Continuing in Crossroads Village here. We'll soon be reaching the high point of the drive, the thing that's also the high point of the train ride.
This looks like a North Pole-themed house and I don't remember it from past years.
Santa waving as he takes off, and a package drops out of his sleigh. Always seen on the train ride. Here we're driving through normally-fenced-off parts of the park.
Train set up and decorated with lights so that you can feel unnerved driving across the tracks like that.

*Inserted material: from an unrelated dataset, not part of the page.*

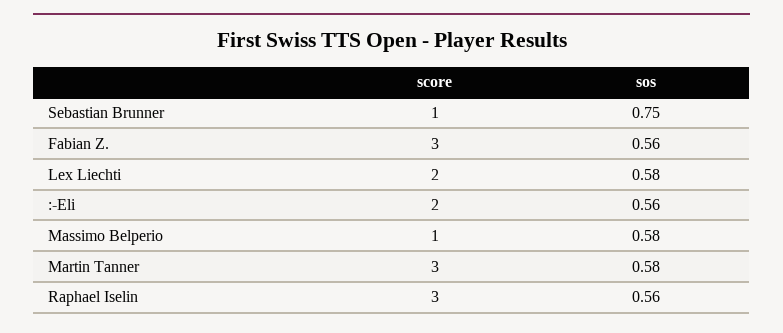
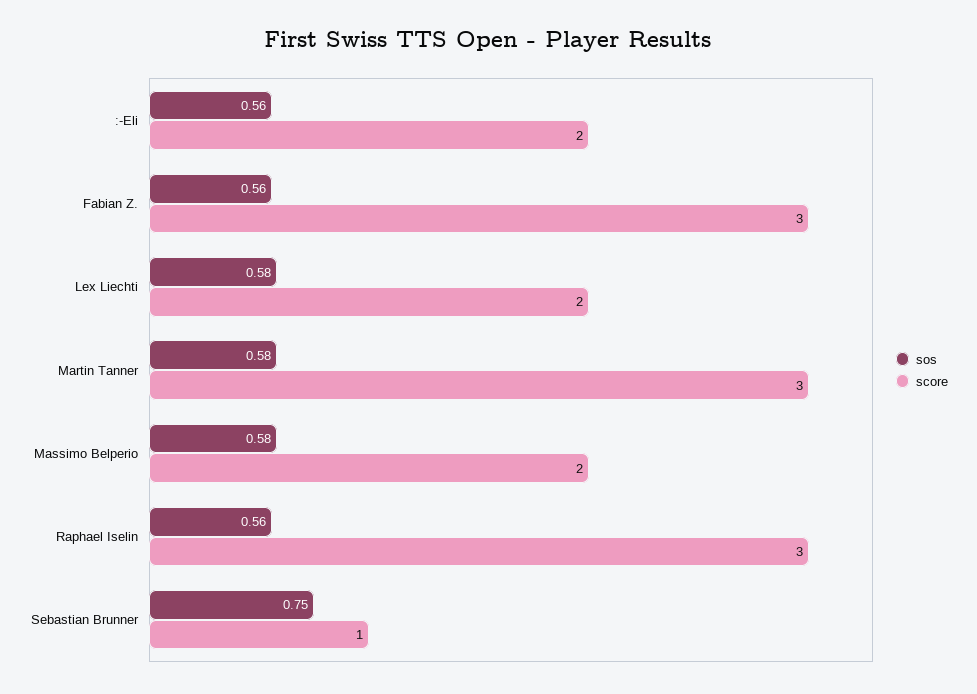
score, Massimo Belperio: 1 -> 2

A couple of decorated buildings around the Twelve Days of Christmas.
A partridge in a pear tree! The Twelve Days of Christmas were set up as the last major feature on the driving path and we realized this was finally our chance to get decent pictures of everything.
Two turtle doves. You'll notice numerals appear in almost all the fixtures.
Three French Hens, and you see how they went and Frenched the hens up differently from how the Michigan International Speedway did it.
The four calling birds, arguably the silliest fixture of the Twelve Days.
Five golden rings, just like you'd want.
The six geese at work here.
And then the seven swans with their swimming, or at least being a fountain.
Eight maids who've gone a-milking, at least.
Trivia: American factories made 40,000 tons of barbed wire by 1880, seven years after its invention. Source: Down To Earth: Nature's Role in American History, Ted Steinberg.
Currently Reading: Pogo: Pockets Full of Pie, the Complete Syndicated Comic Strips Volume 7, Walt Kelly. Editors Mark Evanier, Eric Reynolds.
PS: Iva Sallay's published the 146th Playful Math Education Blog Carnival, if you'd like to read some fun mathematics games.